WHAT YOU WILL DO
Below is a listing; retype exactly the lines between the one containing "pen holder: present" and the one containing "potted plant: none", inclusive, minus the pictures.

MATERIAL FOR THE TASK
== == ==

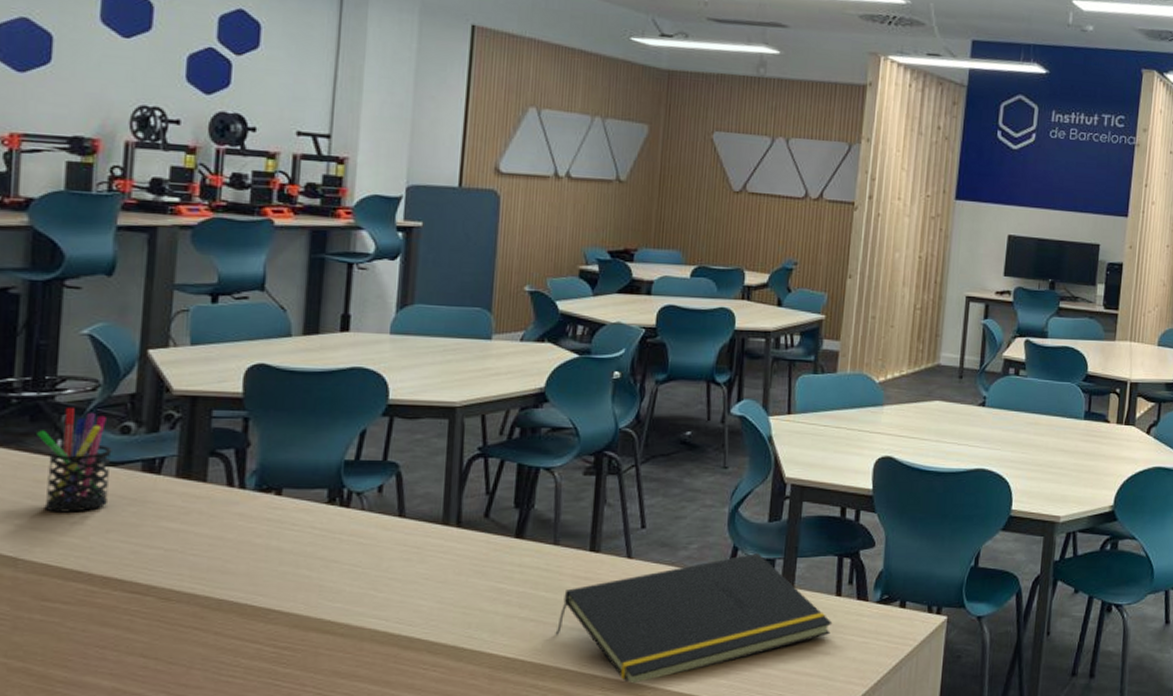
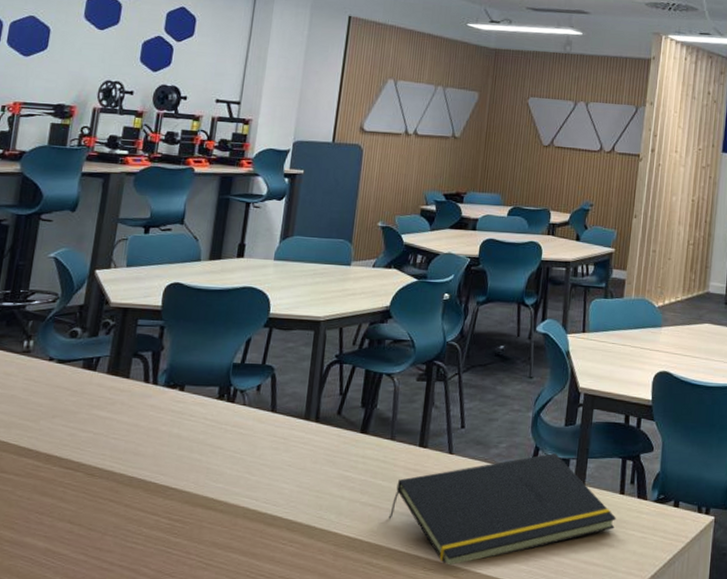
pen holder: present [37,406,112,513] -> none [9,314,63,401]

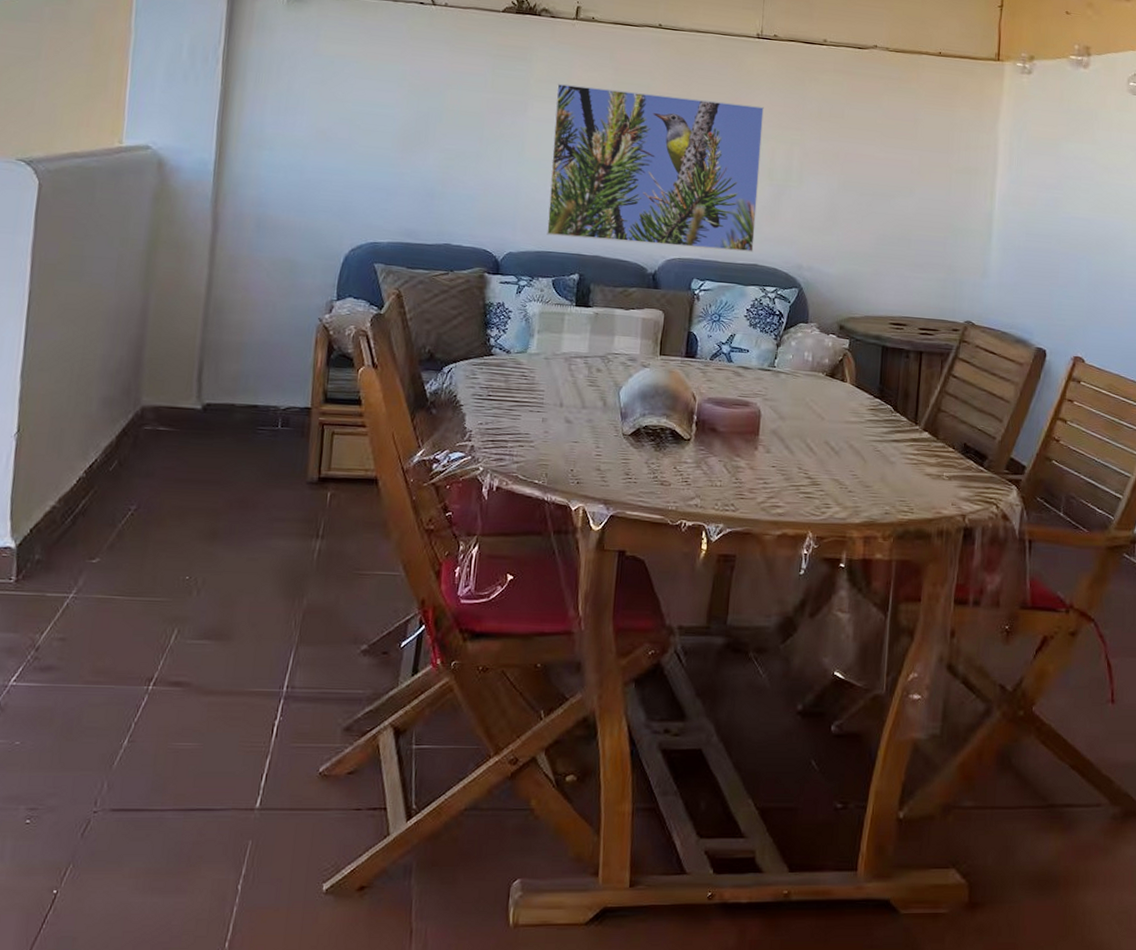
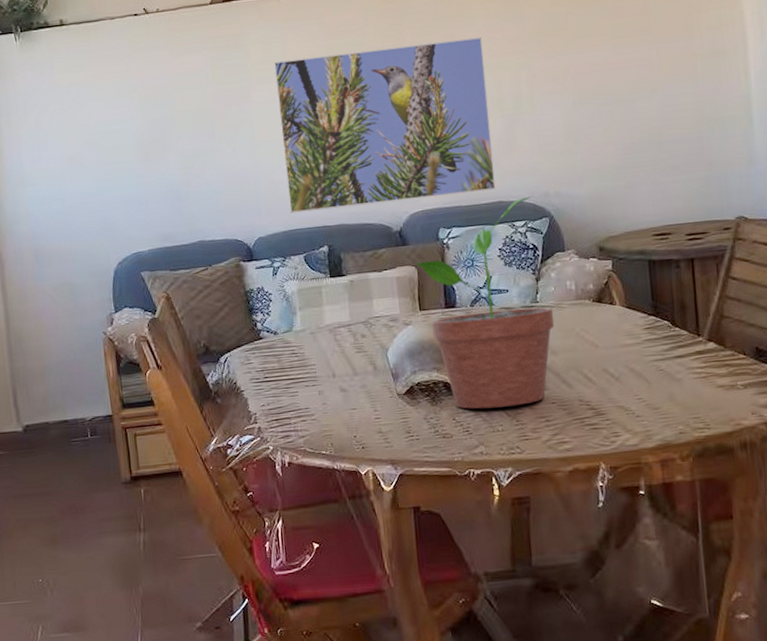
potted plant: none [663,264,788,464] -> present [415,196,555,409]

== == ==

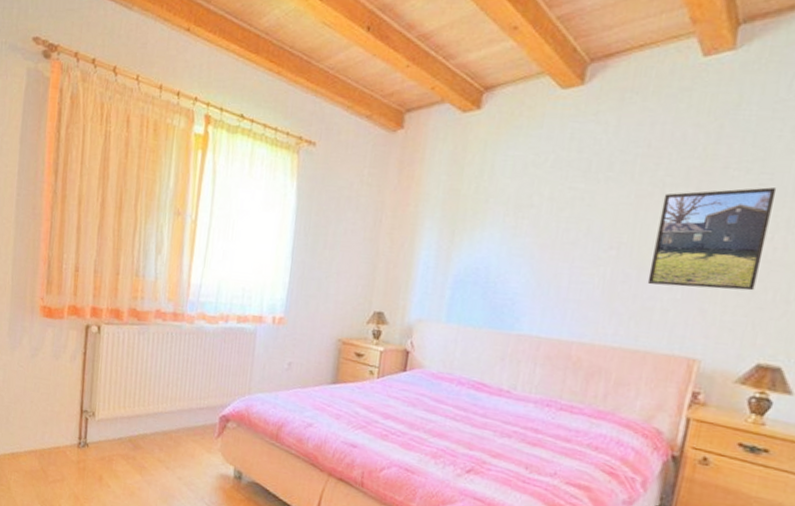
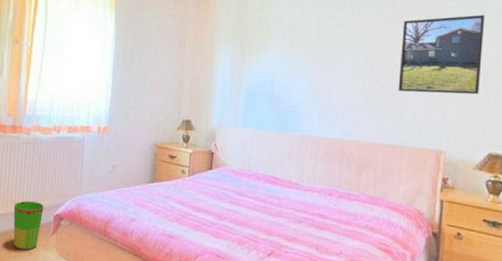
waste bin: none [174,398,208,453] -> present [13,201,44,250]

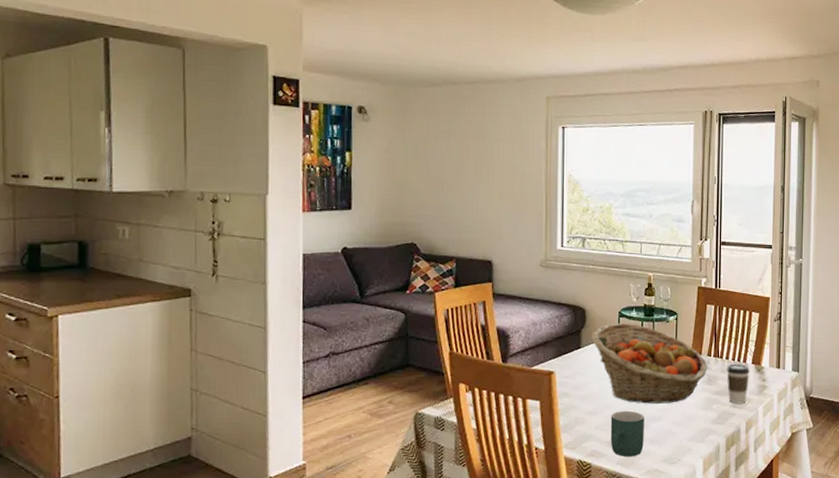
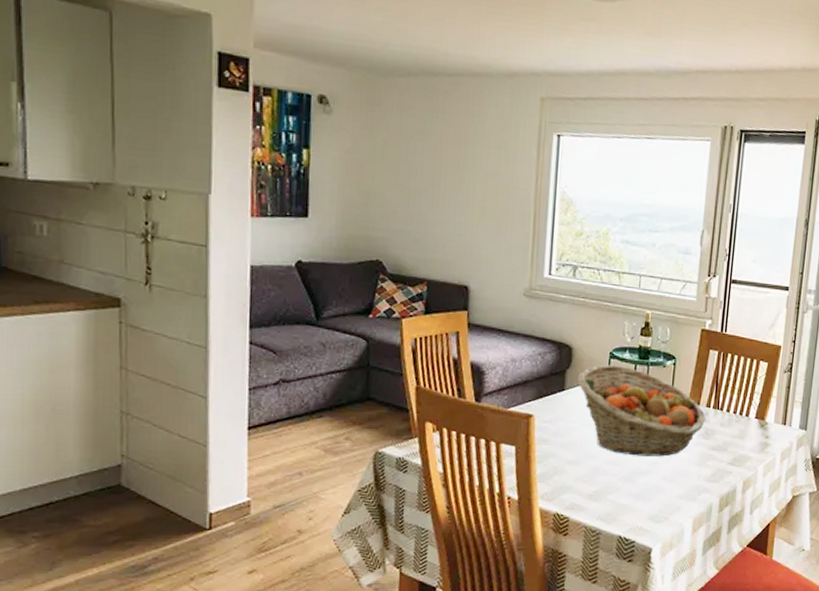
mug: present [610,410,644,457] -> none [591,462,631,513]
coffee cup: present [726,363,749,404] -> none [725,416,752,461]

== == ==

SOLUTION TO THE PROBLEM
pen holder: present [37,406,112,513] -> none [9,314,63,401]

potted plant: none [663,264,788,464] -> present [415,196,555,409]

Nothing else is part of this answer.